━━ Records for this exercise ━━

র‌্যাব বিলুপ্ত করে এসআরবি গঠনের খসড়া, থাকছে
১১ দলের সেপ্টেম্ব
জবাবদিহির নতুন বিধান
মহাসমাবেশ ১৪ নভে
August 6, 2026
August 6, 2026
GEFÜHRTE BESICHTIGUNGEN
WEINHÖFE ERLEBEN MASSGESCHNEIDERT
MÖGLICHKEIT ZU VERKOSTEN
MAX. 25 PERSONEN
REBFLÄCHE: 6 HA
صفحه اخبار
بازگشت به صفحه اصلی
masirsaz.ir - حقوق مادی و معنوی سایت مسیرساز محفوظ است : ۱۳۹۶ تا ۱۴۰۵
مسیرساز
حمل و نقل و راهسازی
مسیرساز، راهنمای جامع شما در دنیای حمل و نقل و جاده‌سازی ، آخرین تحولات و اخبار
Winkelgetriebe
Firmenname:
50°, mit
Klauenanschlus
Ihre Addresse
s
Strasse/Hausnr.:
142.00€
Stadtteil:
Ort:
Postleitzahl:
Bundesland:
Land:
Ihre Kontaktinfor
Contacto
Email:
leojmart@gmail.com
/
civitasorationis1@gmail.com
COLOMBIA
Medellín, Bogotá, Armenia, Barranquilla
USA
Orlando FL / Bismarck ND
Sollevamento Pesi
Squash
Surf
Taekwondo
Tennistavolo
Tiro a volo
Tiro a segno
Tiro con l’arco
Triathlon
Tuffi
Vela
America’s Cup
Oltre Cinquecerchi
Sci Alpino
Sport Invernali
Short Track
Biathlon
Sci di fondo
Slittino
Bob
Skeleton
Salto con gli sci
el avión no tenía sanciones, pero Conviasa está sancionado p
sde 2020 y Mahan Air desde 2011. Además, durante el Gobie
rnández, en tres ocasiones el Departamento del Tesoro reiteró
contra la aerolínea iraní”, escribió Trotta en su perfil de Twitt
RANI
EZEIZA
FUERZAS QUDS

━━━

• **Work to be completed**
Exactly the lines from the one containing "Winkelgetriebe" through the final line of the records must appear in your reply, and no others.

• **Output for this exercise**
Winkelgetriebe
Firmenname:
50°, mit
Klauenanschlus
Ihre Addresse
s
Strasse/Hausnr.:
142.00€
Stadtteil:
Ort:
Postleitzahl:
Bundesland:
Land:
Ihre Kontaktinfor
Contacto
Email:
leojmart@gmail.com
/
civitasorationis1@gmail.com
COLOMBIA
Medellín, Bogotá, Armenia, Barranquilla
USA
Orlando FL / Bismarck ND
Sollevamento Pesi
Squash
Surf
Taekwondo
Tennistavolo
Tiro a volo
Tiro a segno
Tiro con l’arco
Triathlon
Tuffi
Vela
America’s Cup
Oltre Cinquecerchi
Sci Alpino
Sport Invernali
Short Track
Biathlon
Sci di fondo
Slittino
Bob
Skeleton
Salto con gli sci
el avión no tenía sanciones, pero Conviasa está sancionado p
sde 2020 y Mahan Air desde 2011. Además, durante el Gobie
rnández, en tres ocasiones el Departamento del Tesoro reiteró
contra la aerolínea iraní”, escribió Trotta en su perfil de Twitt
RANI
EZEIZA
FUERZAS QUDS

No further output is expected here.